= Written task =
Everything from the top of the data below through the line with "परंपराओ के साथ-साथ" should be duplicated exactly, and nothing past it.

== Segment start ==

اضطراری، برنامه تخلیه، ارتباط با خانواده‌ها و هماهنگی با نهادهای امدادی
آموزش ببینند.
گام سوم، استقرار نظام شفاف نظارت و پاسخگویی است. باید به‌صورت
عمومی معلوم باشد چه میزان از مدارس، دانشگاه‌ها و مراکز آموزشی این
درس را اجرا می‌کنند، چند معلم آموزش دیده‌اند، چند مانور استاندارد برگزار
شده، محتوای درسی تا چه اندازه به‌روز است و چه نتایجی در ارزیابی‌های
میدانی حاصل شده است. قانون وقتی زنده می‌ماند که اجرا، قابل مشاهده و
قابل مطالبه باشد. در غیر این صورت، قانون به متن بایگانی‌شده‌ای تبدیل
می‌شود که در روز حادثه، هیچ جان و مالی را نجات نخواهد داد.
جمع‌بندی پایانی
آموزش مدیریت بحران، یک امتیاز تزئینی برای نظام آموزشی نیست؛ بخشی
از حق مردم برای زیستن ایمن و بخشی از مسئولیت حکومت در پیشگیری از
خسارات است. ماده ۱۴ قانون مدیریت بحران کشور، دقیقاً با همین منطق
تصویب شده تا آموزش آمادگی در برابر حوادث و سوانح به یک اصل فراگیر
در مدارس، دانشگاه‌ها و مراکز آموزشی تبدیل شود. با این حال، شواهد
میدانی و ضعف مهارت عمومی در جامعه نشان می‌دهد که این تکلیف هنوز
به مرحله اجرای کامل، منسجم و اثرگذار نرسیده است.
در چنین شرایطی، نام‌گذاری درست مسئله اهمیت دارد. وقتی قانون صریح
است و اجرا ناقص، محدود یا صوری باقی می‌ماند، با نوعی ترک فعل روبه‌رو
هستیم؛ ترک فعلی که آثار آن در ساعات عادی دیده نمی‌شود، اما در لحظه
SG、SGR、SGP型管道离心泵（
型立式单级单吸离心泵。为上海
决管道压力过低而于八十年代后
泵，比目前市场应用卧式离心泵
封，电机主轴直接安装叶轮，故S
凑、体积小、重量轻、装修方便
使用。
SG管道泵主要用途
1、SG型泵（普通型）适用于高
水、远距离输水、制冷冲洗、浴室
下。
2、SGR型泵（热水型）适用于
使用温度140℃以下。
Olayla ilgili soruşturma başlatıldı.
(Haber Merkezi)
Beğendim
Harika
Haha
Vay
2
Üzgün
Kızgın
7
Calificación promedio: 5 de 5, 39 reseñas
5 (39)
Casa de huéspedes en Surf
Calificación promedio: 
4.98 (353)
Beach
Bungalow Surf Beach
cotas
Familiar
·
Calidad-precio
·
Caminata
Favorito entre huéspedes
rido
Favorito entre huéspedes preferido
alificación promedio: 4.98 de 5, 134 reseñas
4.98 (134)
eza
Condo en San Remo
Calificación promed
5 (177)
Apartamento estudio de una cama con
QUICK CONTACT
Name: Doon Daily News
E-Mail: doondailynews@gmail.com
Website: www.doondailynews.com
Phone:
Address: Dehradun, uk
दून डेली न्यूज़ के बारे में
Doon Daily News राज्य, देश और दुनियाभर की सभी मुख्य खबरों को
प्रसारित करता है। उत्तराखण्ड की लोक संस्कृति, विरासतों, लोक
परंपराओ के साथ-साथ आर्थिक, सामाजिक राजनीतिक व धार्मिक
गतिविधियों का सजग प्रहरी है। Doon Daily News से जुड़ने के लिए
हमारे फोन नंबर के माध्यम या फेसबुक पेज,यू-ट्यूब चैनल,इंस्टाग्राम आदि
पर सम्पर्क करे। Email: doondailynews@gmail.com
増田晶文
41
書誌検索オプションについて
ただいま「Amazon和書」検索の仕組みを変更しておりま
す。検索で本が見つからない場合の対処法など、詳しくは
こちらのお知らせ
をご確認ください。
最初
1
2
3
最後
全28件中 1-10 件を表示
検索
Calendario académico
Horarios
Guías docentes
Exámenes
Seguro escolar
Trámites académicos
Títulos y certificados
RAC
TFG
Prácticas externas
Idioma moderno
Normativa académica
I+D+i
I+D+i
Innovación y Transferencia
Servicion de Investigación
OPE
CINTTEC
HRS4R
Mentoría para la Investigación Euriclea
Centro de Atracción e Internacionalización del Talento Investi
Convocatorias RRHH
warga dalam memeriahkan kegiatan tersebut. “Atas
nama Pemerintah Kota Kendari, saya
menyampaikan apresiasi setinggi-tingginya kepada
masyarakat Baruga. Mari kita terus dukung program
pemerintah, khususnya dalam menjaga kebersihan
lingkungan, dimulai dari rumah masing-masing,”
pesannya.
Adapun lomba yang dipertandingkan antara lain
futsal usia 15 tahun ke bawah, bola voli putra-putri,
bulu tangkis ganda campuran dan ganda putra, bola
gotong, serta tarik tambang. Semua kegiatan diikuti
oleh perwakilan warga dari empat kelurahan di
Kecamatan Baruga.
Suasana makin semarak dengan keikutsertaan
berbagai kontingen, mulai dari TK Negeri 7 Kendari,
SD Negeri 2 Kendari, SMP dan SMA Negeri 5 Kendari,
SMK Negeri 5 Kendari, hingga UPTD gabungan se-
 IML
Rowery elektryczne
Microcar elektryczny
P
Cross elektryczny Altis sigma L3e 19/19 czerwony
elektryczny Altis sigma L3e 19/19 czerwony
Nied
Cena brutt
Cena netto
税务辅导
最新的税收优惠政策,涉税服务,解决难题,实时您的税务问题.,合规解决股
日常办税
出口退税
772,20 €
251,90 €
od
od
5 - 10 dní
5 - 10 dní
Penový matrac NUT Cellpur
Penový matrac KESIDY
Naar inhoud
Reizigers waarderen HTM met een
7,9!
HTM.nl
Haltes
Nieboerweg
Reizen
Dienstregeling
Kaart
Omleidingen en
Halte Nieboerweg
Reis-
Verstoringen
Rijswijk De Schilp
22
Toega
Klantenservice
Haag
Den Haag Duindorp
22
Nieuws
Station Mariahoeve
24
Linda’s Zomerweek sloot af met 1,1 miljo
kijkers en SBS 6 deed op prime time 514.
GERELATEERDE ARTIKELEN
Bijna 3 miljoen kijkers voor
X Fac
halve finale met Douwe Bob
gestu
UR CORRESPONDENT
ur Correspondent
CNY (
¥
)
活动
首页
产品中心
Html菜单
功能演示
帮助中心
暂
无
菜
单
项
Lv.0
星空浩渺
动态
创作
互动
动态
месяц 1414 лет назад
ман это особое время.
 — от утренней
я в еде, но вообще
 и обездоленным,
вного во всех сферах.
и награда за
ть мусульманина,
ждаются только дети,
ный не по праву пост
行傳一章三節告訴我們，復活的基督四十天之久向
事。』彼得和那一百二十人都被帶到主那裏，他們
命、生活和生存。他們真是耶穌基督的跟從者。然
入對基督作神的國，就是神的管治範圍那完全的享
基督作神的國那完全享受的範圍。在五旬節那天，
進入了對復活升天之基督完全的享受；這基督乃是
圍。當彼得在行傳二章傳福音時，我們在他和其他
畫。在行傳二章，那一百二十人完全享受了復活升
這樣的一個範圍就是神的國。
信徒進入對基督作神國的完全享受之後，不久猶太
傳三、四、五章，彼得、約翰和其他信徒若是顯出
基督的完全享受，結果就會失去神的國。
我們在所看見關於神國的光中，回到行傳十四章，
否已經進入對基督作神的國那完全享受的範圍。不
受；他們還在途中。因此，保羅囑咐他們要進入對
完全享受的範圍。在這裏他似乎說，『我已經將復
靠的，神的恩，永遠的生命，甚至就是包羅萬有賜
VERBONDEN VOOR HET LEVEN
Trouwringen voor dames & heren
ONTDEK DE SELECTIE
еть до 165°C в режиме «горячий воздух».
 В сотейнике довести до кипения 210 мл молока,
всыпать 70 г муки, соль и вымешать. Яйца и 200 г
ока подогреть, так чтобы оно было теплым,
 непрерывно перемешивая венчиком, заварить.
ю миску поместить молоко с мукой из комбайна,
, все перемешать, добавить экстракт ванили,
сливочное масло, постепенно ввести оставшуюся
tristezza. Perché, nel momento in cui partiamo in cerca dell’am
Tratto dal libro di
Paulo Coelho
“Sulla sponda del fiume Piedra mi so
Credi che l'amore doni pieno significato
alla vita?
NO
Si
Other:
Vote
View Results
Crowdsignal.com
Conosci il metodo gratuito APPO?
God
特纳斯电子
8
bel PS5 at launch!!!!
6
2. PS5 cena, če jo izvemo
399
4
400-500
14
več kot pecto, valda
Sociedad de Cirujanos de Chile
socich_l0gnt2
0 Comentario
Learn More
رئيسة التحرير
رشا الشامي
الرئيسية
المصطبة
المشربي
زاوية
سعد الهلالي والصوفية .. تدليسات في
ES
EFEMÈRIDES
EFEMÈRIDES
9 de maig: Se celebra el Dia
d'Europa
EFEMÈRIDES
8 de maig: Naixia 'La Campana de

== Segment end ==

= Solution =
اضطراری، برنامه تخلیه، ارتباط با خانواده‌ها و هماهنگی با نهادهای امدادی
آموزش ببینند.
گام سوم، استقرار نظام شفاف نظارت و پاسخگویی است. باید به‌صورت
عمومی معلوم باشد چه میزان از مدارس، دانشگاه‌ها و مراکز آموزشی این
درس را اجرا می‌کنند، چند معلم آموزش دیده‌اند، چند مانور استاندارد برگزار
شده، محتوای درسی تا چه اندازه به‌روز است و چه نتایجی در ارزیابی‌های
میدانی حاصل شده است. قانون وقتی زنده می‌ماند که اجرا، قابل مشاهده و
قابل مطالبه باشد. در غیر این صورت، قانون به متن بایگانی‌شده‌ای تبدیل
می‌شود که در روز حادثه، هیچ جان و مالی را نجات نخواهد داد.
جمع‌بندی پایانی
آموزش مدیریت بحران، یک امتیاز تزئینی برای نظام آموزشی نیست؛ بخشی
از حق مردم برای زیستن ایمن و بخشی از مسئولیت حکومت در پیشگیری از
خسارات است. ماده ۱۴ قانون مدیریت بحران کشور، دقیقاً با همین منطق
تصویب شده تا آموزش آمادگی در برابر حوادث و سوانح به یک اصل فراگیر
در مدارس، دانشگاه‌ها و مراکز آموزشی تبدیل شود. با این حال، شواهد
میدانی و ضعف مهارت عمومی در جامعه نشان می‌دهد که این تکلیف هنوز
به مرحله اجرای کامل، منسجم و اثرگذار نرسیده است.
در چنین شرایطی، نام‌گذاری درست مسئله اهمیت دارد. وقتی قانون صریح
است و اجرا ناقص، محدود یا صوری باقی می‌ماند، با نوعی ترک فعل روبه‌رو
هستیم؛ ترک فعلی که آثار آن در ساعات عادی دیده نمی‌شود، اما در لحظه
SG、SGR、SGP型管道离心泵（
型立式单级单吸离心泵。为上海
决管道压力过低而于八十年代后
泵，比目前市场应用卧式离心泵
封，电机主轴直接安装叶轮，故S
凑、体积小、重量轻、装修方便
使用。
SG管道泵主要用途
1、SG型泵（普通型）适用于高
水、远距离输水、制冷冲洗、浴室
下。
2、SGR型泵（热水型）适用于
使用温度140℃以下。
Olayla ilgili soruşturma başlatıldı.
(Haber Merkezi)
Beğendim
Harika
Haha
Vay
2
Üzgün
Kızgın
7
Calificación promedio: 5 de 5, 39 reseñas
5 (39)
Casa de huéspedes en Surf
Calificación promedio: 
4.98 (353)
Beach
Bungalow Surf Beach
cotas
Familiar
·
Calidad-precio
·
Caminata
Favorito entre huéspedes
rido
Favorito entre huéspedes preferido
alificación promedio: 4.98 de 5, 134 reseñas
4.98 (134)
eza
Condo en San Remo
Calificación promed
5 (177)
Apartamento estudio de una cama con
QUICK CONTACT
Name: Doon Daily News
E-Mail: doondailynews@gmail.com
Website: www.doondailynews.com
Phone:
Address: Dehradun, uk
दून डेली न्यूज़ के बारे में
Doon Daily News राज्य, देश और दुनियाभर की सभी मुख्य खबरों को
प्रसारित करता है। उत्तराखण्ड की लोक संस्कृति, विरासतों, लोक
परंपराओ के साथ-साथ आर्थिक, सामाजिक राजनीतिक व धार्मिक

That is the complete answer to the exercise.